By Dr Rachel Huddart

Appeared in BioNews 928

Fears that cloning caused Dolly the Sheep to have early-onset osteoarthritis are 'unfounded', according to new research.

Dolly, the first mammal to be cloned from an adult cell, remains controversial some 21 years after her birth. Her death at the age of almost six, a year after she developed osteoarthritis, was thought to be evidence that cloned animals age prematurely compared with animals conceived naturally. Now, scientists at the Universities of Nottingham, Glasgow and Bristol and the National Museums Scotland in Edinburgh where Dolly's taxidermied body is on display, have shown that cloned sheep, including Dolly, appear to age at the same rate as non-cloned sheep.

After studying sheep cloned from the same cells as Dolly (known as the Nottingham Dollies) and finding that they aged normally in a study published in Nature Communications in 2016, the team wanted to understand why Dolly appeared to have aged differently.

'Our findings of last year appeared to be at odds with original concerns surrounding the nature and extent of osteoarthritis in Dolly – who was perceived to have aged prematurely,' said study author Professor Kevin Sinclair at the University of Nottingham.'Yet no formal, comprehensive assessment of osteoarthritis in Dolly was ever undertaken.
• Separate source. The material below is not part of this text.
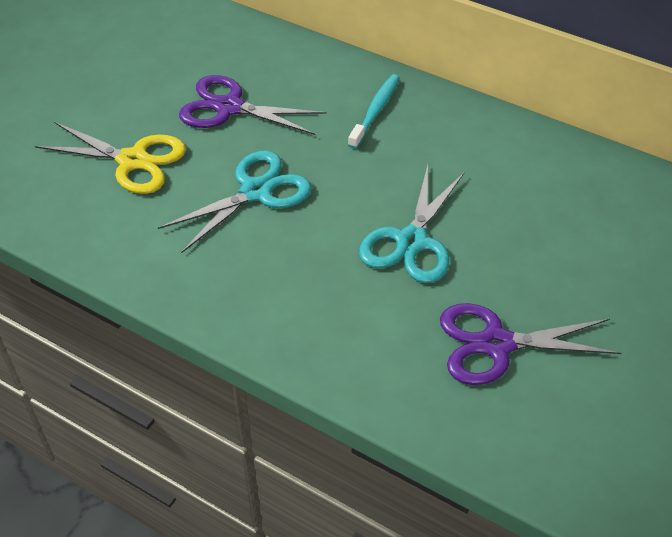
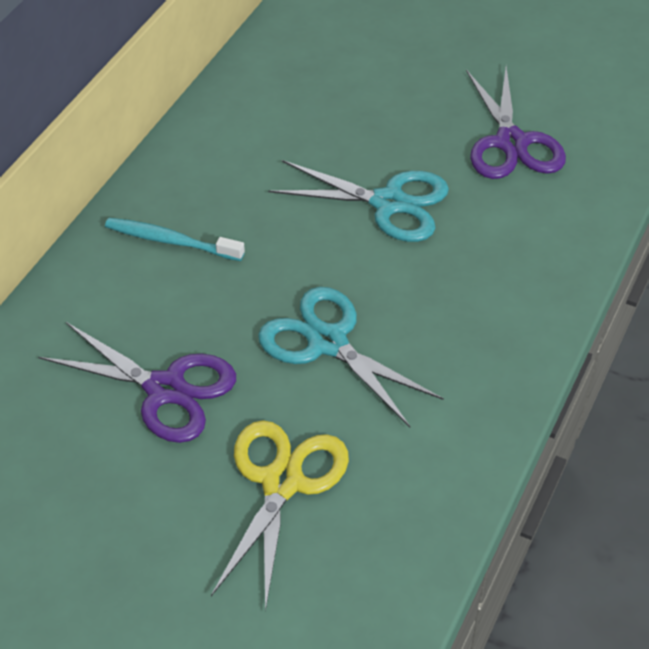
camera: 95 degrees left, 0 degrees up
purple scissors [179,75,326,135] -> purple scissors turned 75 degrees counterclockwise [38,322,236,443]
We therefore felt it necessary to set the record straight.'

In the latest study, the researchers took X-ray images of the skeletons of Dolly, her naturally conceived daughter Bonnie, and Megan and Morag - two sheep who were born the year before Dolly and were the first animals to be successfully cloned from differentiated cells. Three veterinary surgeons scored each skeleton for the presence and severity of osteoarthritis. The results were compared with those of sheep cloned from the same cells as Dolly, and to those of naturally conceived sheep.

Professor Sandra Corr at the University of Glasgow, a study author, said: 'We found that the prevalence and distribution of radiographic osteoarthritis was similar to that observed in naturally conceived sheep, and our healthy aged cloned sheep. As a result we conclude that the original concerns that cloning had caused early-onset osteoarthritis in Dolly were unfounded.'

The study was published in Scientific Reports.